Clover Studios' saved their best for last with their swan song, God Hand. God Hand puts you in the shoes of Gene, a drifter who, following an attack by some thugs, loses his right arm and awakens to find it replaced with the legendary God Hand. Trust me, it sounds a lot more serious than it actually is. The game is rife with slapstick humor, and this humor only serves to make the game that much better.
Having finally completed it, I can say that it is arguably the best beat-'em-up ever. This is because it's a beat-'em-up that manages to avoid the thing that made the genre stale in the first place. God Hand is not a button masher. In fact, button mashing in God Hand is the best way to get killed. Gene can't block, and as a result, using all the techniques at your disposal (of which there are far more than any other beat-'em-up I can think of), along with your dodge ability, is a requirement to survive past the first boss.
However, there's something about this game that's elusive... It's similar to No More Heroes (which I felt was easily the best Wii game of '08), and, I suspect the forthcoming Mad World, but in ways that're difficult to describe. They're action games, sure, but there's something about them that makes them different from Devil May Cry or Gears of War (which are quite different from each other). God Hand and its ilk seem to take delight in simply being videogames. They are straightforward, with little story, and a massive emphasis on fun vis-a-vis the satisfaction of defeating your enemies.

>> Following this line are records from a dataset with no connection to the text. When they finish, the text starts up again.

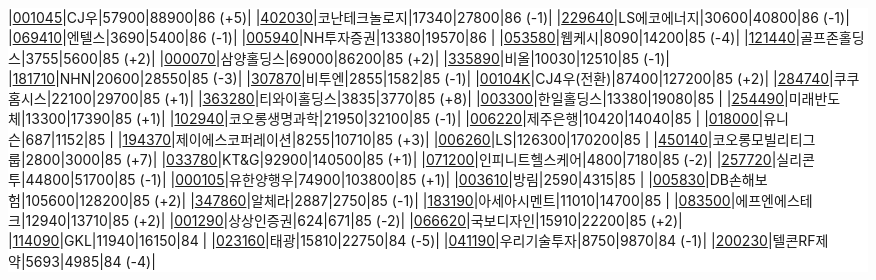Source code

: |[001045](https://finance.daum.net/quotes/A001045)|CJ우|57900|88900|86 (+5)|
|[402030](https://finance.daum.net/quotes/A402030)|코난테크놀로지|17340|27800|86 (-1)|
|[229640](https://finance.daum.net/quotes/A229640)|LS에코에너지|30600|40800|86 (-1)|
|[069410](https://finance.daum.net/quotes/A069410)|엔텔스|3690|5400|86 (-1)|
|[005940](https://finance.daum.net/quotes/A005940)|NH투자증권|13380|19570|86 |
|[053580](https://finance.daum.net/quotes/A053580)|웹케시|8090|14200|85 (-4)|
|[121440](https://finance.daum.net/quotes/A121440)|골프존홀딩스|3755|5600|85 (+2)|
|[000070](https://finance.daum.net/quotes/A000070)|삼양홀딩스|69000|86200|85 (+2)|
|[335890](https://finance.daum.net/quotes/A335890)|비올|10030|12510|85 (-1)|
|[181710](https://finance.daum.net/quotes/A181710)|NHN|20600|28550|85 (-3)|
|[307870](https://finance.daum.net/quotes/A307870)|비투엔|2855|1582|85 (-1)|
|[00104K](https://finance.daum.net/quotes/A00104K)|CJ4우(전환)|87400|127200|85 (+2)|
|[284740](https://finance.daum.net/quotes/A284740)|쿠쿠홈시스|22100|29700|85 (+1)|
|[363280](https://finance.daum.net/quotes/A363280)|티와이홀딩스|3835|3770|85 (+8)|
|[003300](https://finance.daum.net/quotes/A003300)|한일홀딩스|13380|19080|85 |
|[254490](https://finance.daum.net/quotes/A254490)|미래반도체|13300|17390|85 (+1)|
|[102940](https://finance.daum.net/quotes/A102940)|코오롱생명과학|21950|32100|85 (-1)|
|[006220](https://finance.daum.net/quotes/A006220)|제주은행|10420|14040|85 |
|[018000](https://finance.daum.net/quotes/A018000)|유니슨|687|1152|85 |
|[194370](https://finance.daum.net/quotes/A194370)|제이에스코퍼레이션|8255|10710|85 (+3)|
|[006260](https://finance.daum.net/quotes/A006260)|LS|126300|170200|85 |
|[450140](https://finance.daum.net/quotes/A450140)|코오롱모빌리티그룹|2800|3000|85 (+7)|
|[033780](https://finance.daum.net/quotes/A033780)|KT&G|92900|140500|85 (+1)|
|[071200](https://finance.daum.net/quotes/A071200)|인피니트헬스케어|4800|7180|85 (-2)|
|[257720](https://finance.daum.net/quotes/A257720)|실리콘투|44800|51700|85 (-1)|
|[000105](https://finance.daum.net/quotes/A000105)|유한양행우|74900|103800|85 (+1)|
|[003610](https://finance.daum.net/quotes/A003610)|방림|2590|4315|85 |
|[005830](https://finance.daum.net/quotes/A005830)|DB손해보험|105600|128200|85 (+2)|
|[347860](https://finance.daum.net/quotes/A347860)|알체라|2887|2750|85 (-1)|
|[183190](https://finance.daum.net/quotes/A183190)|아세아시멘트|11010|14700|85 |
|[083500](https://finance.daum.net/quotes/A083500)|에프엔에스테크|12940|13710|85 (+2)|
|[001290](https://finance.daum.net/quotes/A001290)|상상인증권|624|671|85 (-2)|
|[066620](https://finance.daum.net/quotes/A066620)|국보디자인|15910|22200|85 (+2)|
|[114090](https://finance.daum.net/quotes/A114090)|GKL|11940|16150|84 |
|[023160](https://finance.daum.net/quotes/A023160)|태광|15810|22750|84 (-5)|
|[041190](https://finance.daum.net/quotes/A041190)|우리기술투자|8750|9870|84 (-1)|
|[200230](https://finance.daum.net/quotes/A200230)|텔콘RF제약|5693|4985|84 (-4)|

To wit; killing enemies in God Hand is as satisfying as it is in any game I've ever played. Compare it to, say, Contra, one of the kings of 2D action. In Contra, killing is the main action, but is it satisfying? Not unless it's a boss fight, and even then, the act of killing isn't so much satisfying as the idea that you've survived another stage. God Hand, on the other hand, makes every adversary, from the lowest peon to the final boss, a delight to dispatch.
The fun in these games is not a function of progressing the story, admiring the graphics, or exploring the world. No, the fun in these games is in defeating your foes in the most over-the-top, painful, brutal fashion possible. A secondary enjoyment comes from upgrading your character, but that's only because it serves to make the aforementioned killing that much more enjoyable.
This article is not meant to point out how underrated these games are, because I don't think they are. I understand why God Hand has a 73 aggregate at Metacritic. The graphics don't impress, the controls could certainly be a stumbling block for many, and the game is hard. God Hand, et al appeal to a very particular audience. The same audience that loves bad kung-fu movies. The same audience that loves The Dead Milkmen's music. That is the audience for God Hand. And I am a proud member of that audience. I can only hope that Mad World is half as good as God Hand.